- Exercise: Pick out each line in the data below that contains the word "shows" and copy those lines.

---------- Information shown

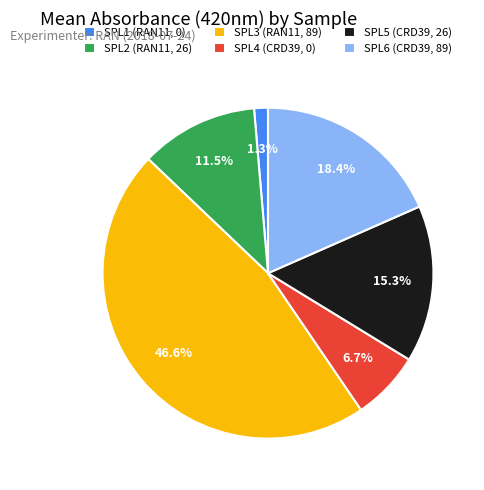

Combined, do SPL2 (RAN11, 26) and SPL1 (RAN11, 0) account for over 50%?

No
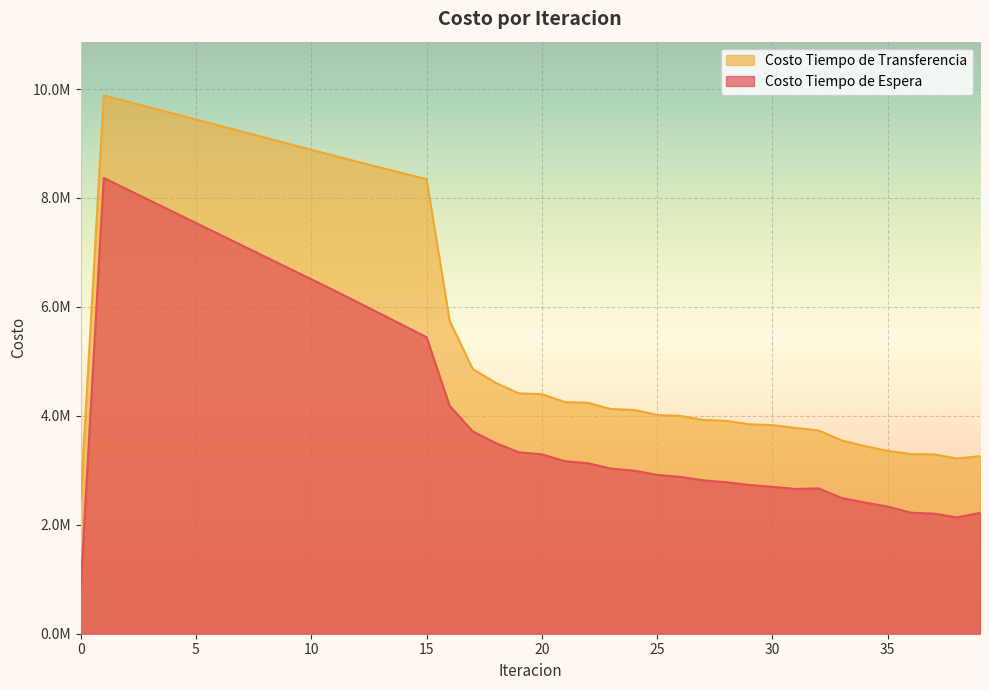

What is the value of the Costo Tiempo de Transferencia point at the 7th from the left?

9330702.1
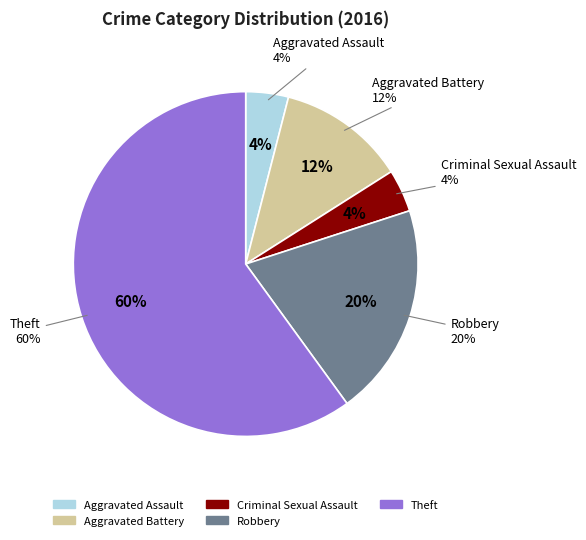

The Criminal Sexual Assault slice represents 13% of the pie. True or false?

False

--------------------
---------- Information shown

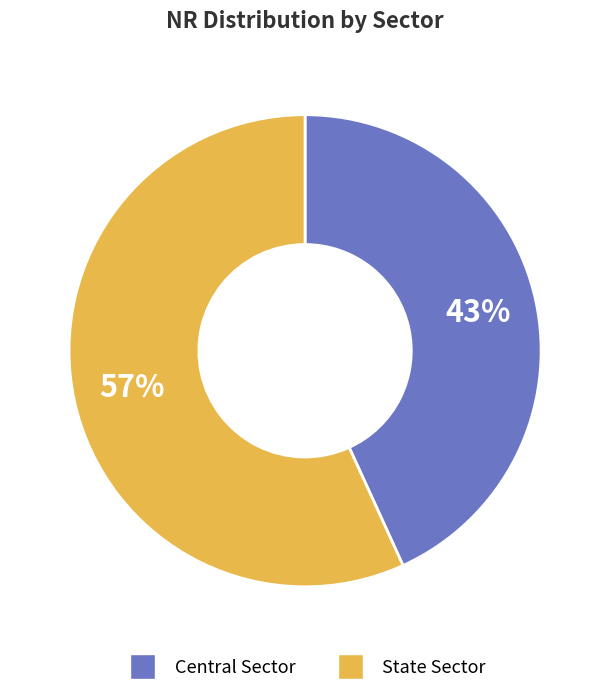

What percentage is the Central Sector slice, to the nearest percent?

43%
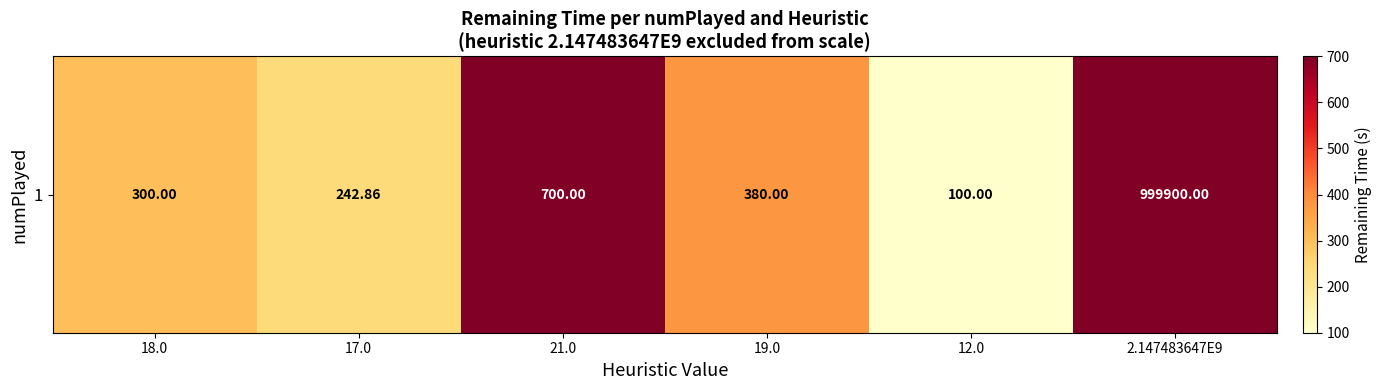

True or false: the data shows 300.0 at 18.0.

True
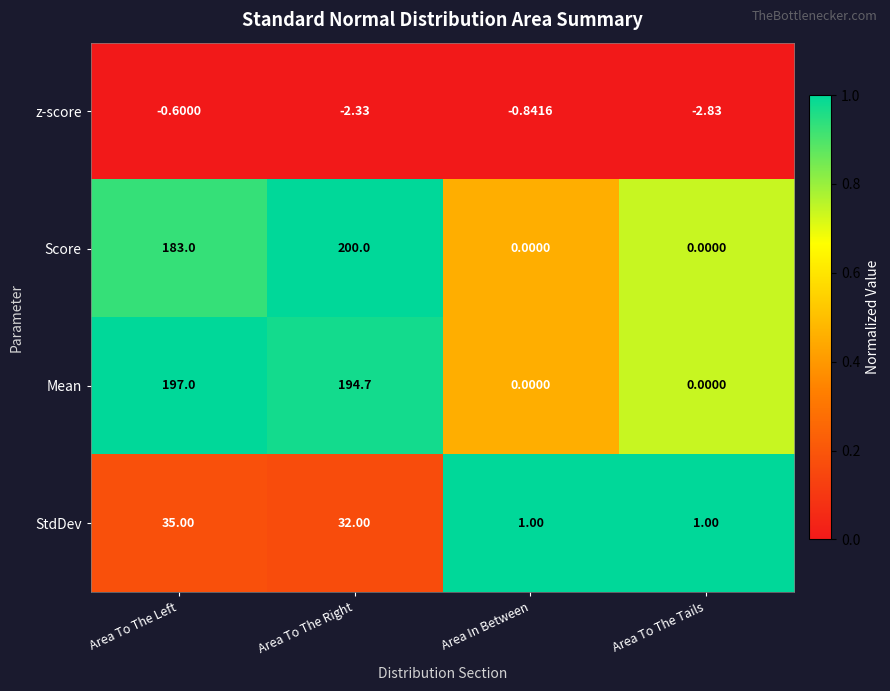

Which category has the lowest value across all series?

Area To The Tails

--------------------
---------- Information shown

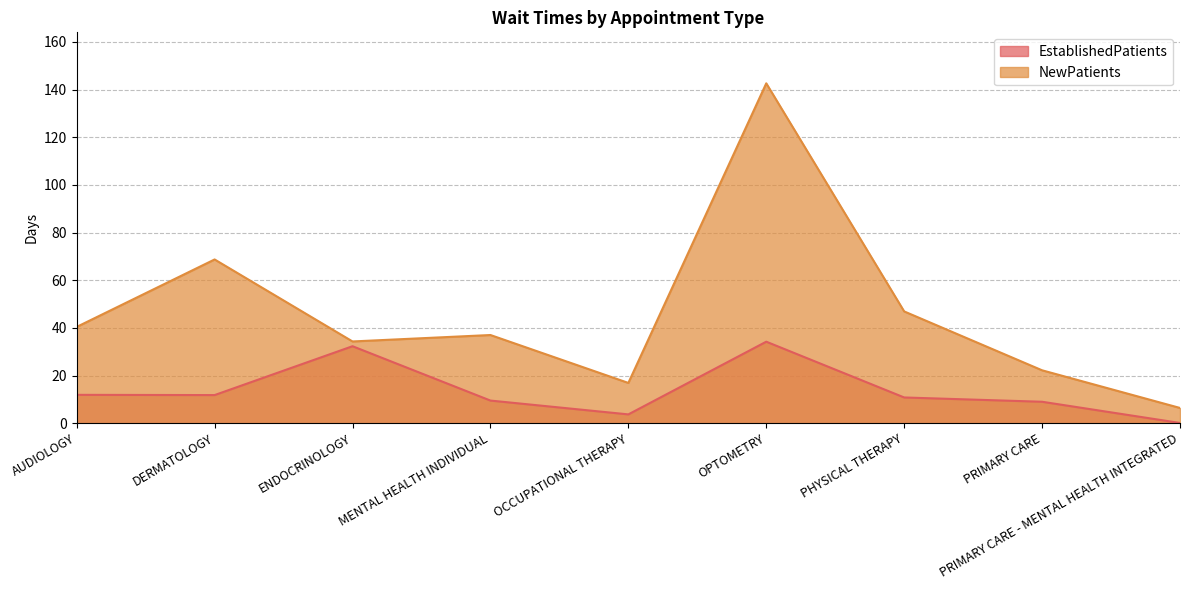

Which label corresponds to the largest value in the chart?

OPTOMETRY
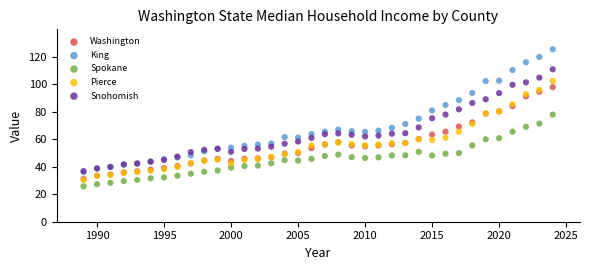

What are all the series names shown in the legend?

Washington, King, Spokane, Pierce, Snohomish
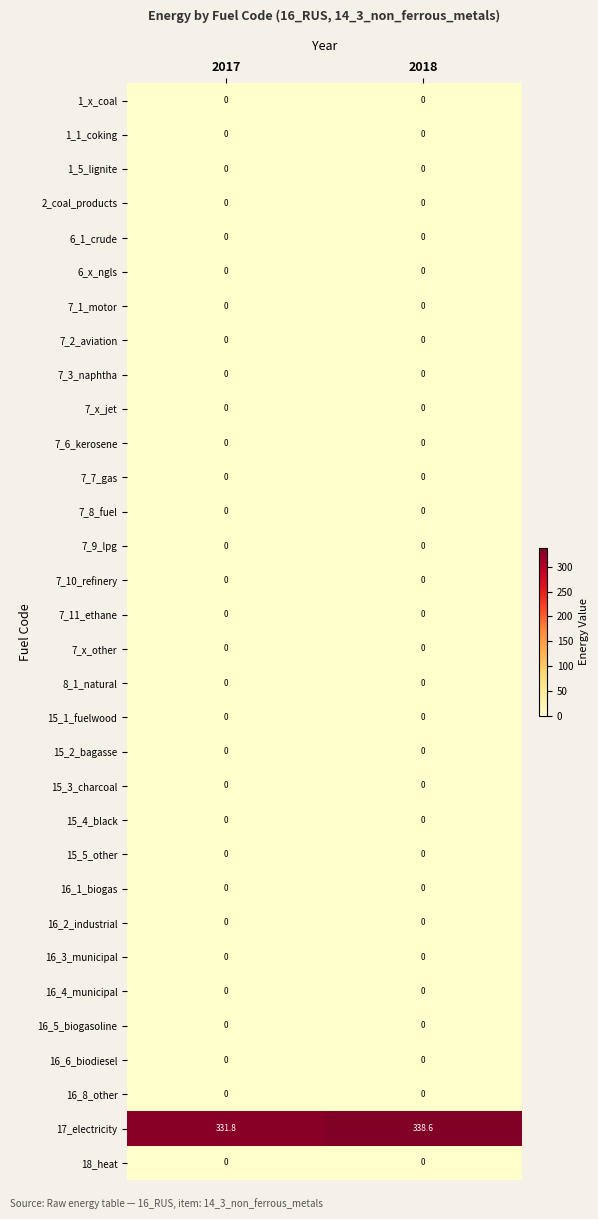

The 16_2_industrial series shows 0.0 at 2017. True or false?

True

--------------------

- Task result:
True or false: the data shows 300.0 at 18.0.
The 16_2_industrial series shows 0.0 at 2017. True or false?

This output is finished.